Swap every "pose" in the records for "view" and change nothing else. Give all the records again without the pictures.

Begin

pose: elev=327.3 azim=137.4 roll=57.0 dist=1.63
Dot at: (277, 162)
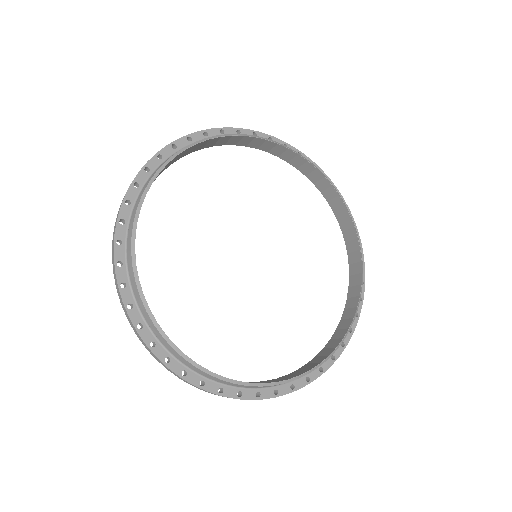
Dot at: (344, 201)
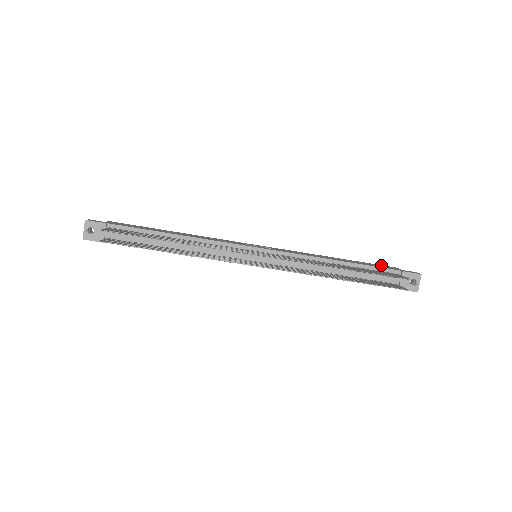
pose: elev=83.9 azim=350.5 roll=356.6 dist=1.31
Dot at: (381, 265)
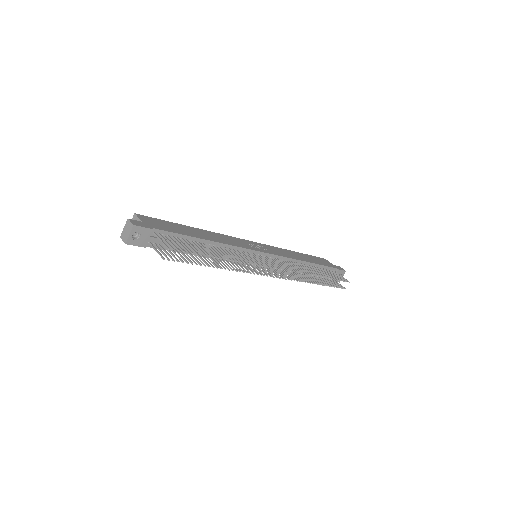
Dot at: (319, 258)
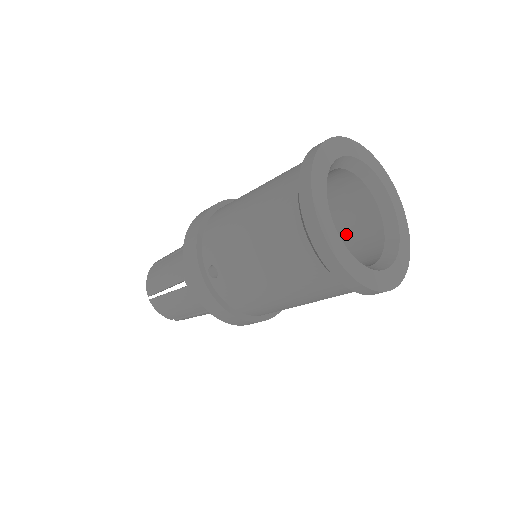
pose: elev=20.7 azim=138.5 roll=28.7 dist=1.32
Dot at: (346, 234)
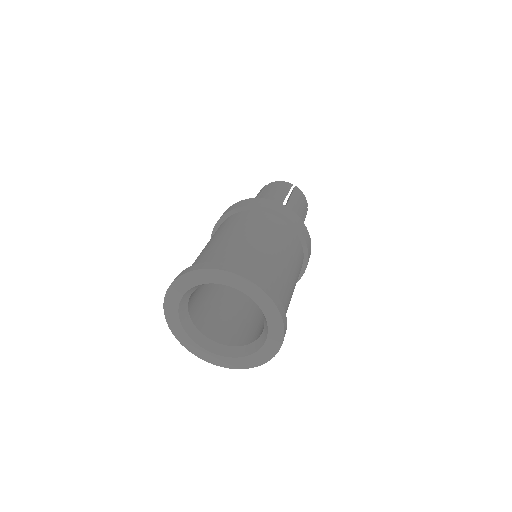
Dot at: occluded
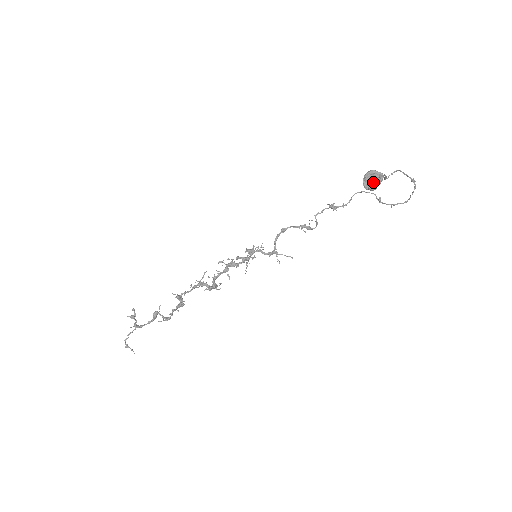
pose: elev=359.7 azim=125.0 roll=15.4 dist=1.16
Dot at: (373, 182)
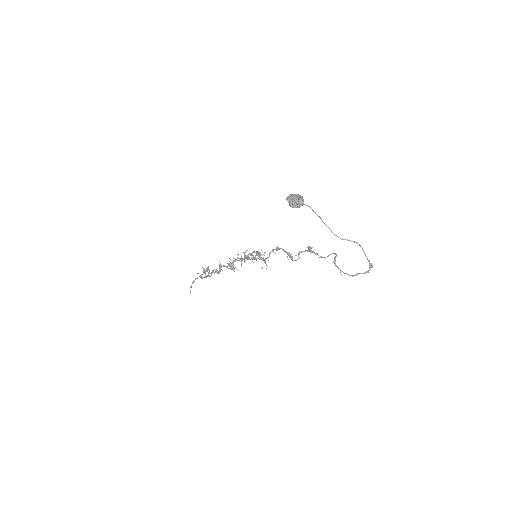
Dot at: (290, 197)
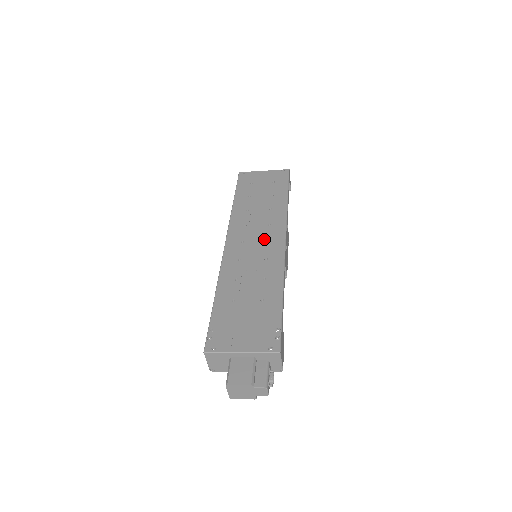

End

* Task solution:
view: elev=327.3 azim=137.4 roll=57.0 dist=1.63
Dot at: (277, 162)
Dot at: (344, 201)
view: elev=83.9 azim=350.5 roll=356.6 dist=1.31
Dot at: (381, 265)
Dot at: (319, 258)
view: elev=20.7 azim=138.5 roll=28.7 dist=1.32
Dot at: (346, 234)
Dot at: occluded
view: elev=359.7 azim=125.0 roll=15.4 dist=1.16
Dot at: (373, 182)
Dot at: (290, 197)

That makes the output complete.